● **Aim of the task**: Which lines below contain "Igls"? Copy every one of them.

● **Source records**:
-*-

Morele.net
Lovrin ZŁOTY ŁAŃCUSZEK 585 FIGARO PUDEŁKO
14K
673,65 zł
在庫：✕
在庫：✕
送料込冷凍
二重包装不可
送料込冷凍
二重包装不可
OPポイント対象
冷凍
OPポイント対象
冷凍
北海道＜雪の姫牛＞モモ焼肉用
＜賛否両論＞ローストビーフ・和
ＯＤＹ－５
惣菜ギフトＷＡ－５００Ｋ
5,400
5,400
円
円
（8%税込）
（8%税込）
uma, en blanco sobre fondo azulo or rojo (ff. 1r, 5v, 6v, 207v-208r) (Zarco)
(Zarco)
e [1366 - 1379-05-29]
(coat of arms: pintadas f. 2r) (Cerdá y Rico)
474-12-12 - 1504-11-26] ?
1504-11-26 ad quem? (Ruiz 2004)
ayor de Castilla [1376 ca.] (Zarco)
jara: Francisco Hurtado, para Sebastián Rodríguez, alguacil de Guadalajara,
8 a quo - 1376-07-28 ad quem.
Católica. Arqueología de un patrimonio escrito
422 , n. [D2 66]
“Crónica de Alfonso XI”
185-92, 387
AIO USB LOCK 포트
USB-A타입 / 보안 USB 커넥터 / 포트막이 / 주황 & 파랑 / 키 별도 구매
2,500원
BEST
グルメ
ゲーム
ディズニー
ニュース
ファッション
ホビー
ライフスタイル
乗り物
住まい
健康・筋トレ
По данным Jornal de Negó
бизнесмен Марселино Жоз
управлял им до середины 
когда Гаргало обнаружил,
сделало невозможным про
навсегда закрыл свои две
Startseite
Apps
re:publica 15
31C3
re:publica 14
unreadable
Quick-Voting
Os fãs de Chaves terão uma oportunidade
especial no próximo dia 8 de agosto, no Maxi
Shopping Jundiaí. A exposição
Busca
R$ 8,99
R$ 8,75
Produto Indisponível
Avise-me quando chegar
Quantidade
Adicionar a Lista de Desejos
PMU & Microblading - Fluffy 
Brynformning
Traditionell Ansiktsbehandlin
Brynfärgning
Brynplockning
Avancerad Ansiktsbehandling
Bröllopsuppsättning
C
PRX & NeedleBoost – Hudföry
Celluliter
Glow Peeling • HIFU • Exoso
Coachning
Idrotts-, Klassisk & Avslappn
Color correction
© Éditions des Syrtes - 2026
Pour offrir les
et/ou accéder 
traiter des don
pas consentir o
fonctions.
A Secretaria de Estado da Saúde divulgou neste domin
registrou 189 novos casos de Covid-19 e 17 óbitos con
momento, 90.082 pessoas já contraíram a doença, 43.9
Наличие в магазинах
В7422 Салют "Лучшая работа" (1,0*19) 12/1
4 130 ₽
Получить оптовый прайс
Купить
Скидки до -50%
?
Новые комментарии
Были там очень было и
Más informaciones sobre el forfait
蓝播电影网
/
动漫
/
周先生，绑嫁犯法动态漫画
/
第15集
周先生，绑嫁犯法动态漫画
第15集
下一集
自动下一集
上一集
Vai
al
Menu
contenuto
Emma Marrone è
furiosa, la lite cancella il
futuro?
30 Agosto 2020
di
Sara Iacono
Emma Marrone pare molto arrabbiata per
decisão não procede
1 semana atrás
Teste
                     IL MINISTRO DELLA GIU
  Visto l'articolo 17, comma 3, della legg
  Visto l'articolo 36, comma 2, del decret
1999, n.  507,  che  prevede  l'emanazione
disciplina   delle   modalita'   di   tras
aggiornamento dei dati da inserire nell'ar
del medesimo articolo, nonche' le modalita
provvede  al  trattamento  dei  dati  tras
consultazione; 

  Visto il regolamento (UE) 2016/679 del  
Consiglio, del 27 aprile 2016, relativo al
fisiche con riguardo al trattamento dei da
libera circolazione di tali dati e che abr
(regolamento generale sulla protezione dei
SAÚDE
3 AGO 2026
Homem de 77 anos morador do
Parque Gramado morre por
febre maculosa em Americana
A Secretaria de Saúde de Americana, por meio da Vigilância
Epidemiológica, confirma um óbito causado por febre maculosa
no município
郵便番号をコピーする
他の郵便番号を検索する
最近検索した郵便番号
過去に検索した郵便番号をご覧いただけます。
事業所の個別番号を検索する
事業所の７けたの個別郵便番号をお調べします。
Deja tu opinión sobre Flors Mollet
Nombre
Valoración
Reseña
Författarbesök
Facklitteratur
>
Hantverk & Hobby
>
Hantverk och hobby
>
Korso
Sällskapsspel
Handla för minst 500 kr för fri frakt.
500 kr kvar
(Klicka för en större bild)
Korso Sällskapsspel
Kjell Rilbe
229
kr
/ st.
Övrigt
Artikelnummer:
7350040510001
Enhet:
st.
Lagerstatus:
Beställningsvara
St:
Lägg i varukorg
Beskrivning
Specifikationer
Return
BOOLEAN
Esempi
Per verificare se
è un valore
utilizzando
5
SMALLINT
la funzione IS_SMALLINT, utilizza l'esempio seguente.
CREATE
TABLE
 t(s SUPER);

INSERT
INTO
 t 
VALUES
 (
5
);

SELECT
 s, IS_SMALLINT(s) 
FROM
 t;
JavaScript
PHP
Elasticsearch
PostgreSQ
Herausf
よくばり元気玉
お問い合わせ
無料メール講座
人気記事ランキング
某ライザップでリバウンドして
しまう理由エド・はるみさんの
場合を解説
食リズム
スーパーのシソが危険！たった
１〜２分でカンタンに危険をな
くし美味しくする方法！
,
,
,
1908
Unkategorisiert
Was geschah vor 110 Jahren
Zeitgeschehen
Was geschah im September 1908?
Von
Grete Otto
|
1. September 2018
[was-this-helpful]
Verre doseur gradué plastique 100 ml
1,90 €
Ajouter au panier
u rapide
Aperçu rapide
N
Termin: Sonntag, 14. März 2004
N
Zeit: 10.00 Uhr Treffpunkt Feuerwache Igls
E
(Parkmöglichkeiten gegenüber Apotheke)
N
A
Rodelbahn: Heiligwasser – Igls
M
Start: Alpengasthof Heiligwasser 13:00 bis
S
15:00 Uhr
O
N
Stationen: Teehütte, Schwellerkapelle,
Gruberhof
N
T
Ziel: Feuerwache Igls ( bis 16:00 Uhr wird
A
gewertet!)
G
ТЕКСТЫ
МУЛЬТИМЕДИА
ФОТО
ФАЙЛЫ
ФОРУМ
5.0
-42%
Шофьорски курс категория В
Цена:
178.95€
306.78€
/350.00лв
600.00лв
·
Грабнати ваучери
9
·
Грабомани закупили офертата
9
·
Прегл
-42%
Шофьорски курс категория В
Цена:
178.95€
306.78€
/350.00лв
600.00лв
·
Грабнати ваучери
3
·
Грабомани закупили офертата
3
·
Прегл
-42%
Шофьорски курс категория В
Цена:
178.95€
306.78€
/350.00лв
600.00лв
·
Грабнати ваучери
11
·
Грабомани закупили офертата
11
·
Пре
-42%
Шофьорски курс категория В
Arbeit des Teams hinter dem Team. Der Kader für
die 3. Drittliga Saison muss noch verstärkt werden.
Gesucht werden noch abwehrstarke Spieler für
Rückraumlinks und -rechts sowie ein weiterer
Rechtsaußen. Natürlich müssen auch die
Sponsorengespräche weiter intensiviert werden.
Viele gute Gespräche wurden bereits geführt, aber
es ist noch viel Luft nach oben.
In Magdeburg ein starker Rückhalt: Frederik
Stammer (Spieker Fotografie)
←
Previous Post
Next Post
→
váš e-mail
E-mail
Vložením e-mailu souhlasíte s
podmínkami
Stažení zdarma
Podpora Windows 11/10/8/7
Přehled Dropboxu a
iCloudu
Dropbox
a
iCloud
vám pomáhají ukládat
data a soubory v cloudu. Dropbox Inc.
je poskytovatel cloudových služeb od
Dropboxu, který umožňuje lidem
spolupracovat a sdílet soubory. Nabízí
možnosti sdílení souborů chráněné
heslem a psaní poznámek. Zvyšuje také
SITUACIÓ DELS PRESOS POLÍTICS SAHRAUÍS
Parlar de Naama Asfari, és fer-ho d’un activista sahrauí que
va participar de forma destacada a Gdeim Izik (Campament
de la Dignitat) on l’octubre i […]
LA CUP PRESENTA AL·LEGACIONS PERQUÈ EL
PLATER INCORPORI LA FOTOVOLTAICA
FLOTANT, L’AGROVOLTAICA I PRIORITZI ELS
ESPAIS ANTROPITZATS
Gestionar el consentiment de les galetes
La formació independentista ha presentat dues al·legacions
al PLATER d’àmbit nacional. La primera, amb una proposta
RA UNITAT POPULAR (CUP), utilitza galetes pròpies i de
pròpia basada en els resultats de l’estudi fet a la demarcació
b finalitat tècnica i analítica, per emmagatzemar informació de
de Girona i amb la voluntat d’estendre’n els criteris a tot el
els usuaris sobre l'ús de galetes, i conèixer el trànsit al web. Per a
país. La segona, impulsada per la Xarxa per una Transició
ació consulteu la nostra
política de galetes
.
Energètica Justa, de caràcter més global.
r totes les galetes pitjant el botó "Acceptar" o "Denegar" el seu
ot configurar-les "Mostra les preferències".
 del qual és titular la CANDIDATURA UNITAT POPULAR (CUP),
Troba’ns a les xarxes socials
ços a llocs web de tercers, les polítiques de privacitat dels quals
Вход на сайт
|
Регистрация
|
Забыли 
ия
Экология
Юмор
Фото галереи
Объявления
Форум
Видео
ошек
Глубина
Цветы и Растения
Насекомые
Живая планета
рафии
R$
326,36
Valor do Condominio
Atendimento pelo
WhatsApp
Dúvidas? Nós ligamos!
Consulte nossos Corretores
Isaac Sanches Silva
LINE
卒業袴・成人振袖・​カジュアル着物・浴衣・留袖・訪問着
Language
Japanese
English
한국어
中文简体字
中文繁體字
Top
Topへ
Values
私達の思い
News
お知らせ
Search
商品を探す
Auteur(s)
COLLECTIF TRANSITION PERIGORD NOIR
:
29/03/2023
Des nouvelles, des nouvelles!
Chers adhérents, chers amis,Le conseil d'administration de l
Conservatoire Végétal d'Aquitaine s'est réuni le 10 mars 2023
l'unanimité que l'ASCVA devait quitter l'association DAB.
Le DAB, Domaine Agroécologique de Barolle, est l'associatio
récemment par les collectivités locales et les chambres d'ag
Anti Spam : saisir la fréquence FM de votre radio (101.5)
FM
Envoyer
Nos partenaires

-*-

● **Response to this task**:
Zeit: 10.00 Uhr Treffpunkt Feuerwache Igls
Rodelbahn: Heiligwasser – Igls
Ziel: Feuerwache Igls ( bis 16:00 Uhr wird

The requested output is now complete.